Starting on Monday, let’s walk through the week’s market action day-by-day.
Michael Sonnenshein, CEO of Grayscale and its GBTC closed-end bitcoin trust, tweeted the following bright and early to kick off the week:
Upon this news, GBTC’s discount to the fund’s net asset value rose to a level not seen since 2021 of -10.35% as investors priced in that his words could mean imminent approval of GBTC’s conversion into a spot ETF, potentially dragging all pending spot bitcoin ETF to approval as well:
Tuesday saw US consumer price inflation fall in October, going from 3.7% year-over-year price increases down to 3.2% YoY. Economists and leaders of the free world took this moment to celebrate, as per usual, with all of the pomp and enthusiasm of a 95-year-old’s birthday party, to boot.

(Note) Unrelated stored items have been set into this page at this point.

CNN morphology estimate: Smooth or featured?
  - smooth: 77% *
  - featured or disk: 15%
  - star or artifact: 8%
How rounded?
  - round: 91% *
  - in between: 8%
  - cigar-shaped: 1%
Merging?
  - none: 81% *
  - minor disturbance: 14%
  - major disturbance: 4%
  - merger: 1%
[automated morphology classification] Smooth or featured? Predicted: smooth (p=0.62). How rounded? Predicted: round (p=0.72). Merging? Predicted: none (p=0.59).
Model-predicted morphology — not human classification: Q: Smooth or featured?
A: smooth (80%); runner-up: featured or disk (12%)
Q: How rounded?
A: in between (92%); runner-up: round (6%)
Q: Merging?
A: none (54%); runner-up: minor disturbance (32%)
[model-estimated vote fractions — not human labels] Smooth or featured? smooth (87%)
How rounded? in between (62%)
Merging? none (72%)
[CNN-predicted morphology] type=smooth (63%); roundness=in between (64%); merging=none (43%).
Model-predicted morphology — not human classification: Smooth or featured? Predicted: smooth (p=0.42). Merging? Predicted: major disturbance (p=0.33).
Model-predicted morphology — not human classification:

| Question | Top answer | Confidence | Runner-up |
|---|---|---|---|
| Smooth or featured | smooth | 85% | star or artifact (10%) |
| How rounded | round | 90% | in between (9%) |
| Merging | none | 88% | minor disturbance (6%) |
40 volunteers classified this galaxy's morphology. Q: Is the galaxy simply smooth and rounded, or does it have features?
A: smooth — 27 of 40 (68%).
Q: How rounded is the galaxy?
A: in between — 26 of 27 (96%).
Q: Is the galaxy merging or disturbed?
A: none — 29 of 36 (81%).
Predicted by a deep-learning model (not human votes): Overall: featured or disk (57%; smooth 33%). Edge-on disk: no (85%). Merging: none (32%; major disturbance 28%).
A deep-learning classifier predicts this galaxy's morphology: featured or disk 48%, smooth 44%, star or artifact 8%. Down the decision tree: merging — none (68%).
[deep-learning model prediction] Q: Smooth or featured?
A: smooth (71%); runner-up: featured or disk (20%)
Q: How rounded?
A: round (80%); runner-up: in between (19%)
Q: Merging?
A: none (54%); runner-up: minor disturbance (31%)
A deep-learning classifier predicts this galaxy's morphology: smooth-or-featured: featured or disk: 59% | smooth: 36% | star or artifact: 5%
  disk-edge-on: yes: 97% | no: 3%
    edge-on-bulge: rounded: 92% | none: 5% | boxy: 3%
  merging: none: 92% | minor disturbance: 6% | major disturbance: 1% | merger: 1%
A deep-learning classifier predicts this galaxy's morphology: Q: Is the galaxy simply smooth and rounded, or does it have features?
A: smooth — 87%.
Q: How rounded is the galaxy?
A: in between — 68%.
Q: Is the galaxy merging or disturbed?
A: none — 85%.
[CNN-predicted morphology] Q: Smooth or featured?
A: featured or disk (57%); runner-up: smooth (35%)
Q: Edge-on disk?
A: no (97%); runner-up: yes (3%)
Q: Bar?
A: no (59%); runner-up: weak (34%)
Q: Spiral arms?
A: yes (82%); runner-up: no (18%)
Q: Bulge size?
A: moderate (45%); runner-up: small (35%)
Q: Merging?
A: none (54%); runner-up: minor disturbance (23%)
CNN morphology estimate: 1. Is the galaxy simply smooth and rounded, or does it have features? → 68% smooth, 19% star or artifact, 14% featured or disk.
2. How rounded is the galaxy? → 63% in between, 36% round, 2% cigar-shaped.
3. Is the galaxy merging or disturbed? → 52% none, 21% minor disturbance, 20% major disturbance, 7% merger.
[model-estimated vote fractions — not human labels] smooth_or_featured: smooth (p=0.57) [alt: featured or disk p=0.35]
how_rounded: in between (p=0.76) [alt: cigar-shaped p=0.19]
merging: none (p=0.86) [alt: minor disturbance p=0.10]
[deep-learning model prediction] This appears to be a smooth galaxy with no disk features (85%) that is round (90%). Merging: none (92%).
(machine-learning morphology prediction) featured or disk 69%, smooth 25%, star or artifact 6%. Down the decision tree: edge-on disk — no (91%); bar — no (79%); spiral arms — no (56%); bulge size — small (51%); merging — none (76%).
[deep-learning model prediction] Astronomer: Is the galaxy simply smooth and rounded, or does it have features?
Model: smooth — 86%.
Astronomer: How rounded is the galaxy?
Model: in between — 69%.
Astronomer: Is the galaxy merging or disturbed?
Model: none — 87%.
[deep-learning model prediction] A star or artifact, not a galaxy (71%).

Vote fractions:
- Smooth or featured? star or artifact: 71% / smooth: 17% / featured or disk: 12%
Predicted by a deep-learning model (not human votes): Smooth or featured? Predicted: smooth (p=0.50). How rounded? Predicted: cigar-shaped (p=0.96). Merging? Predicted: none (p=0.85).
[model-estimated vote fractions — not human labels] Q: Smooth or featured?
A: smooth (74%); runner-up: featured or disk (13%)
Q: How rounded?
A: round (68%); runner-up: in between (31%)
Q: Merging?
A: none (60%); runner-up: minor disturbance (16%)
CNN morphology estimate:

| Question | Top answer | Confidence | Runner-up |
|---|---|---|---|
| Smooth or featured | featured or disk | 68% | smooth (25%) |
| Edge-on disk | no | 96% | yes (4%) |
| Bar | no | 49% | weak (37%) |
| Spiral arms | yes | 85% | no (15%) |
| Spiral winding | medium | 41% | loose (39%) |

The 2-year yield nuked in response, down 15 bps in the moments after the faster-than-expected slowdown in consumer prices. The 10-year yield also fell 15 bps given that in our consumer-oriented economy measured by spending, prices in decline mean less spending and therefore slower growth:
Auction truthers waxing on the end of the world due to last week’s horrific auction have been met with… the market pricing in rate cuts, and rates staying flat on the week. Doomsayers and soothsayers calling for a 7% two-year yield cannot beat the market’s prognosis in the face of swift disinflation: rate cuts. We are now seeing zero probability of any more hikes, coupled with the first rate cut arriving by May/June:
With CPI inflation making a swift fall last month, what’s still holding up the britches from falling past the economy’s ankles and down to the floor?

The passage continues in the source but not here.